# Ogres or trolls?



## Firewolf (Jan 22, 2007)

>> What should I use? I like the idea of the trolls just for a fun, if slightly frustrating unit. Ogres, i have used before, were ok. Opinions please.:shok:


----------



## Typhos (Apr 25, 2013)

Play orks and gobbos so you can play trolls as well!


----------



## Barnster (Feb 11, 2010)

Whats the question?

I'm guessing you are a WoC player and can chose between them.

Honestly unless you take throgg then take ogres. If you take throgg take trolls

Trolls are far better but their stupidity and painfully low leadership means they have to be baby sat by a character. This is ok for O&G as they can get a very cheap gobbo on wolf to baby sit them. Chaos can't afford to do that as their heroes are too pricey


----------



## Firewolf (Jan 22, 2007)

>> Aye, sorry I do play warriors. My idea for trolls was to use them as a speedbump/pincushion that I can put infront of my lord/bsb's unit while they trudge across the table. As said, they are a unit I always fancied using, but huvnae tried them yet.

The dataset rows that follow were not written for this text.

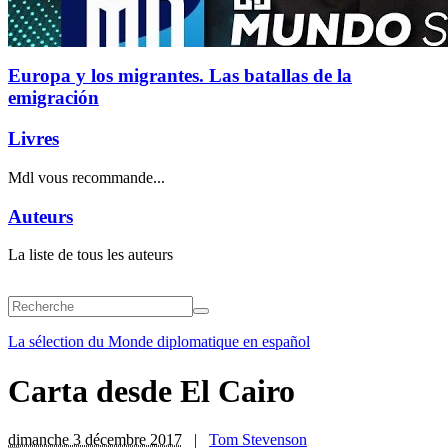
Europa y los migrantes. Las batallas de la
emigración
Livres
Mdl vous recommande...
Auteurs
La liste de tous les auteurs
La sélection du Monde diplomatique en español
Carta desde El Cairo
dimanche 3 décembre 2017
|
Tom Stevenson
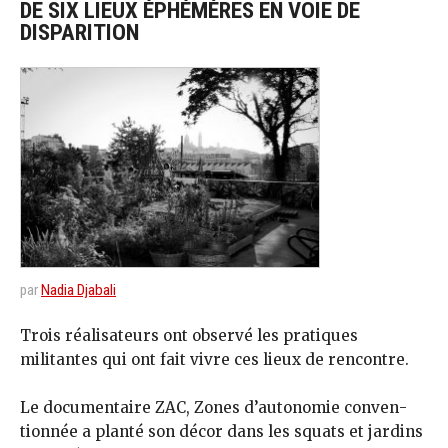
DE SIX LIEUX ÉPHÉMÈRES EN VOIE DE
DISPARITION
par
Nadia Djabali
Trois réalisateurs ont observé les pratiques
militantes qui ont fait vivre ces lieux de rencontre.
Le documentaire ZAC, Zo­nes d’au­tonomie con­ven­
tionnée a planté son décor dans les squats et jardins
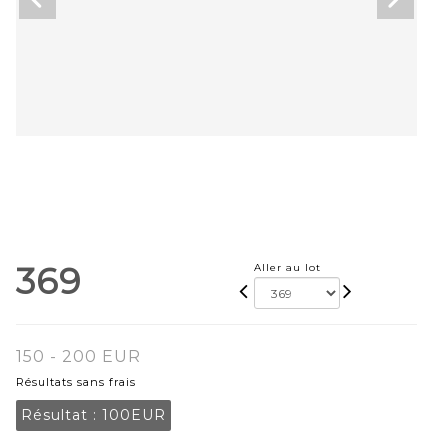
369
Aller au lot
150 - 200 EUR
Résultats sans frais
Résultat :
100EUR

Ogres on the other hand, I usually use them as a flank protector backed up by a gorebeast.


----------



## Dave T Hobbit (Dec 3, 2009)

I usually run my WoC with a Sorcerer on horse as General so do not mind babysitting because I do not want him in combat anyway.

Trolls are more fun, but are really random sometimes so are not a reliable unit without Throgg.


----------